Незадолго до войны я опубликовал в газете «Курьер Виленски» серию статей, которые сравнивали экономические потенциалы Британской империи и Третьего рейха. Вывод я сделал довольно однозначный: в случае германо-английской войны Англии потребуется довольного много времени, чтобы реализовать свои потенции, но результат будет один — Германия проиграет. Собственно, практически то же самое написал и сам Гитлер в своей «Майн кампф», которую я очень внимательно прочитал, будучи в Кельне и собирая материалы для своей книги «Экономическая политика гитлеровской Германии». Однако я ничего не писал о том, как такая война может отразиться на судьбе польского государства. Но получение от Англии гарантий помощи я считал важнейшей целью нашей дипломатии. Эти гарантии должны были существенно облегчить наши переговоры с немцами и помочь нам сгладить те противоречия, что остались после договора 1934 года. В самом деле, разве маршал Пилсудский подписывал этот договор, чтобы после окончания срока его действия начать войну? Конечно, нет. Пилсудский подписал его с явной целью получить время, необходимое для улаживания спорных вопросов с нашим западным соседом.

В 1939 году никто, кроме Советского Союза, в германо-английской войне не был заинтересован, а посему я наивно полагал, что до войны дело не дойдет. Когда же война все-таки вспыхнула, стало очевидным, что военный союз Гитлера и Сталина резко увеличил потенциал Германии. Ну а когда в советском лагере я узнал о немецком нападении на Россию, мне это показалось совершенно безрассудным шагом. Когда же в конце 1941 года стало известно о вступлении в войну Соединенных Штатов, я понял, судьба Германии предрешена.

Но если вернуться к Советскому Союзу, то в 1942 году было не только неясно, что ждет его в военном плане, но было и неясно, продержится ли советский режим до конца войны или он будет сменен некой новой политической системой.

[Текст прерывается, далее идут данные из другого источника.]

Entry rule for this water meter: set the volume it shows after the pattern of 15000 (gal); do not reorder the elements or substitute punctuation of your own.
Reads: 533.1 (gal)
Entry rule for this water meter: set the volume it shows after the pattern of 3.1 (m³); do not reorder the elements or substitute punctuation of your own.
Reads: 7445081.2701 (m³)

Правда, они отстояли Москву, и Ленинград все еще, несмотря на постоянные атаки немцев и финнов, оборонялся. Но мы тогда и не знали, что финны участвуют в войне, только стараясь вернуть себе утраченные территории, и наотрез отказались участвовать в атаках на Ленинград8. С другой стороны, Советский Союз практически лишился 50 процентов своей промышленности — все важнейшие промышленные области на юге страны были заняты немцами.

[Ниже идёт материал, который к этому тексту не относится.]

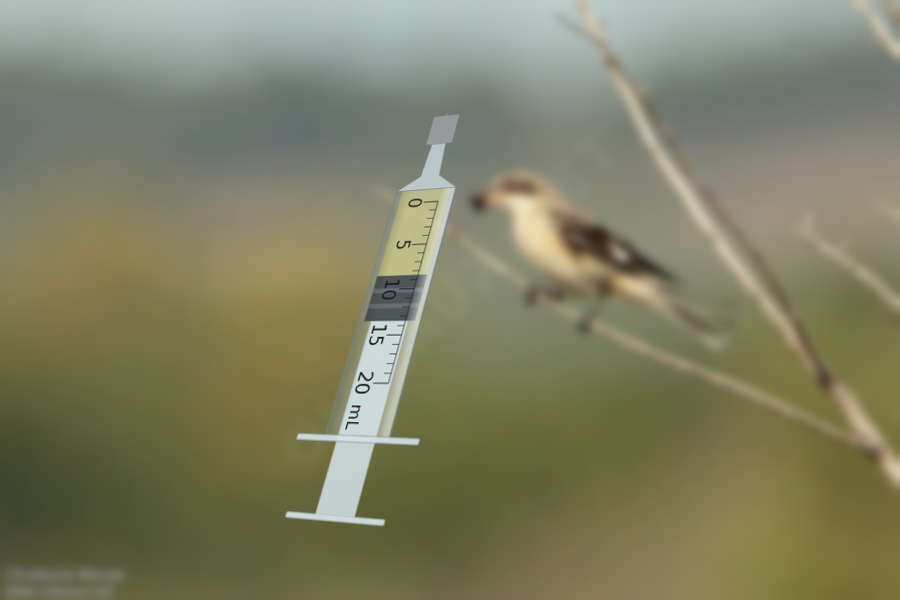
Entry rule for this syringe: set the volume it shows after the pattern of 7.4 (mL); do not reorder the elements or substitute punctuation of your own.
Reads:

В то время немцы пробивались на Кавказ, т. е. к главнейшему району советской нефтедобычи. Отсюда получалось, что, если немцы займут Кавказ, главной ареной войны станет Иран, Турция и Сирия. Этого как раз и опасались англичане, и именно этим был вызван демарш Черчилля, в результате которого формировавшаяся на советской территории польская армия под командованием генерала Андерса получила разрешение передислоцироваться на Ближний Восток, т. е. войти в сферу английского оперативного командования.